- **Your assignment**: Please pull out every line in the entries below that contains the string "Miletić".

- **Record set**:

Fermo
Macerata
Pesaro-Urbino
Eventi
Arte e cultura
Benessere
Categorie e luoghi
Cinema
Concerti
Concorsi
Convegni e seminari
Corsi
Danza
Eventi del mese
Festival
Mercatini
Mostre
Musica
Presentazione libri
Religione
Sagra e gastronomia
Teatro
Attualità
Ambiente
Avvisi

--

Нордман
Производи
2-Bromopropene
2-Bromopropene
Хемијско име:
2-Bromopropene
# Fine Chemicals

* * *

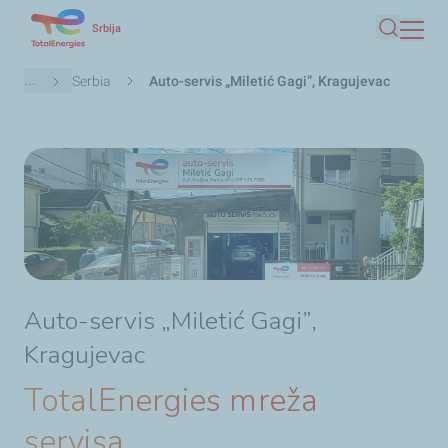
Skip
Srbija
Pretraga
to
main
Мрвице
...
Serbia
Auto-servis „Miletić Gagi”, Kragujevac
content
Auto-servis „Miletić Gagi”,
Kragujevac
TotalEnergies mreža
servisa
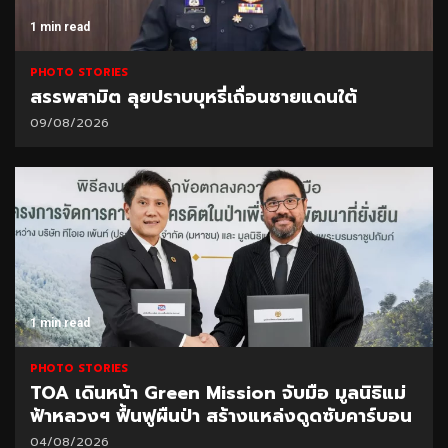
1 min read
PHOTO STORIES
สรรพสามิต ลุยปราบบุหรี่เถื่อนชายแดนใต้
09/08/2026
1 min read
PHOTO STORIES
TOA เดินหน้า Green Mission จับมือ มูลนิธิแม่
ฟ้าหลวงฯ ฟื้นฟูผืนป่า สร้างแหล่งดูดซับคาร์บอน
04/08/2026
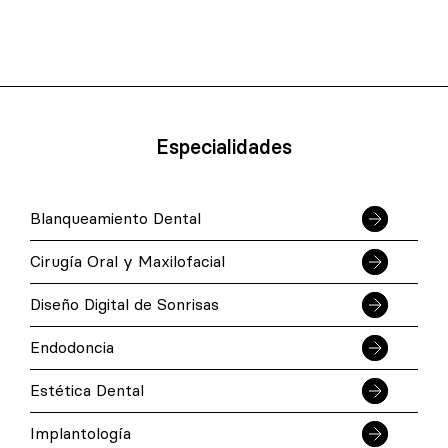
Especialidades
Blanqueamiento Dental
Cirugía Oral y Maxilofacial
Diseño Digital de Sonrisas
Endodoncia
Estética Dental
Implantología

- **Written answer**:
Auto-servis „Miletić Gagi”, Kragujevac
Auto-servis „Miletić Gagi”,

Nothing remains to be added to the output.